The Currier Museum of Art recently acquired one of the earliest depictions of free Black people in Europe. Painted in Antwerp around 1650, Black Men and Women in a Tavern shows figures drinking and smoking in a relaxed setting. Produced in the circle of the Flemish artist David Teniers the Younger, the work closely resembles paintings of the period showing White people carousing in taverns.
Black people from Africa appear in European art beginning in the sixteenth century, but they were normally presented as exotic figures in the roles of servants, slaves, or Biblical figures. They almost always wear elaborate foreign attire. In this painting, Black people are the main focus of the scene and wear ordinary clothes of the time.
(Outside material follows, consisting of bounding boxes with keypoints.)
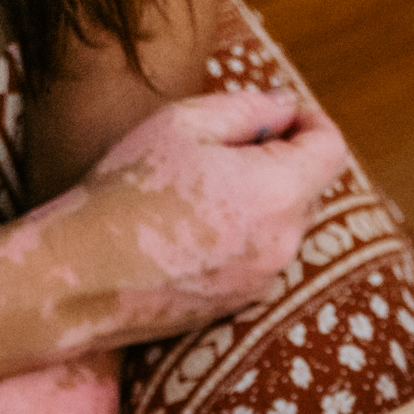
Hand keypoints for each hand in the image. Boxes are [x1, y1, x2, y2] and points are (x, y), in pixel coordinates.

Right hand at [46, 86, 348, 348]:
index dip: (310, 121)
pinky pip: (259, 256)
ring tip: (199, 186)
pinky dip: (242, 234)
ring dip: (259, 198)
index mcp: (280, 192)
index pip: (330, 148)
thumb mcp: (184, 123)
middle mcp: (285, 243)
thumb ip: (250, 108)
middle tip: (226, 142)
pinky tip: (190, 226)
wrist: (82, 276)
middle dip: (282, 158)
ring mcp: (266, 280)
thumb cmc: (127, 190)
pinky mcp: (242, 305)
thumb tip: (288, 108)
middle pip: (309, 187)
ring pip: (283, 224)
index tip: (282, 113)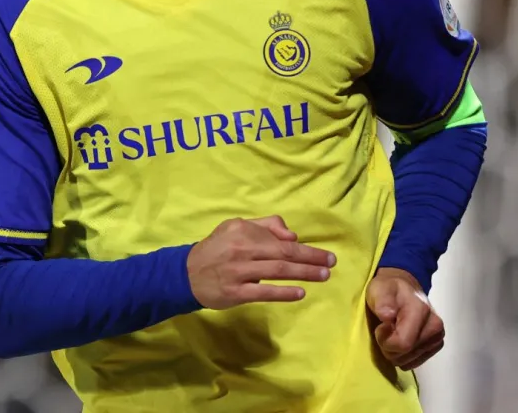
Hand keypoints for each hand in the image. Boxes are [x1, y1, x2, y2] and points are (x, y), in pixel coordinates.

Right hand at [187, 216, 335, 309]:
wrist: (186, 273)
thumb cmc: (216, 249)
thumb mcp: (235, 227)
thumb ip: (264, 226)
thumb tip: (292, 236)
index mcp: (242, 231)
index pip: (280, 240)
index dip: (305, 248)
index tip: (325, 255)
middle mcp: (241, 248)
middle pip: (283, 253)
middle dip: (310, 259)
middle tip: (330, 265)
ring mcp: (238, 271)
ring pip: (276, 271)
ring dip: (303, 273)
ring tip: (322, 276)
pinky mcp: (234, 292)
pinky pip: (263, 292)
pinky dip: (283, 292)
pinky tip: (300, 292)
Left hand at [366, 267, 444, 370]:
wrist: (404, 288)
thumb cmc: (388, 289)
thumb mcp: (379, 289)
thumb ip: (382, 301)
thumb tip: (387, 316)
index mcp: (421, 311)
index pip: (403, 343)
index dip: (385, 340)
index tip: (380, 327)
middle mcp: (434, 326)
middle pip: (405, 354)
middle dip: (388, 347)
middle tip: (385, 330)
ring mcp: (437, 337)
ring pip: (408, 361)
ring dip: (395, 352)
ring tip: (393, 332)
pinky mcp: (436, 345)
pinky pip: (414, 362)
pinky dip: (403, 355)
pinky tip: (401, 339)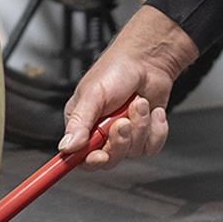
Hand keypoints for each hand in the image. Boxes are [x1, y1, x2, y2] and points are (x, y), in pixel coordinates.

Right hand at [59, 5, 201, 169]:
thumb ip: (79, 122)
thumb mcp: (93, 95)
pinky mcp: (145, 135)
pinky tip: (153, 111)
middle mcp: (102, 133)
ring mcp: (125, 136)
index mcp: (82, 124)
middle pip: (109, 158)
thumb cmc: (116, 70)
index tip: (100, 155)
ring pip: (133, 152)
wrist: (148, 60)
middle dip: (120, 141)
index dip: (90, 161)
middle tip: (123, 121)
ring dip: (140, 127)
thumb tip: (66, 147)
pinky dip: (156, 129)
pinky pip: (152, 147)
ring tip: (138, 104)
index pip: (79, 157)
There were Black communities in the port cities of the Netherlands, including Antwerp, Amsterdam, and Rotterdam. Artists like Rubens and Rembrandt sketched Black individuals in Antwerp and Amsterdam respectively. This genre scene does not appear to record specific individuals, but evokes the daily life of Black people in Antwerp, comparable to scenes of White people in urban taverns.
The painting is a generous gift from the Amsterdam art dealer and CODART Business Sponsor, Salomon Lilian, who visited the Currier in 2022 and was impressed by the diversity of the museum collection.
Antwerp around 1650
The painting is closely related to the tavern scenes painted by David Teniers the Younger (1610–1690) and his workshop, which often show people smoking and drinking, and sometimes misbehaving. These depict White individuals exclusively, except for the Currier Museum’s new painting. David’s younger brother, Abraham Teniers occasionally depicted Black men as servants or slaves, usually in ceremonial dress.
A later copy of the Currier Museum’s painting is now in the Walters Art Museum, Baltimore; it was acquired in 2019 as a mid-seventeenth-century painting from Amsterdam (inv. 37.2941). However, this work is derived from the Currier Museum’s painting, which was made in Antwerp, not Amsterdam.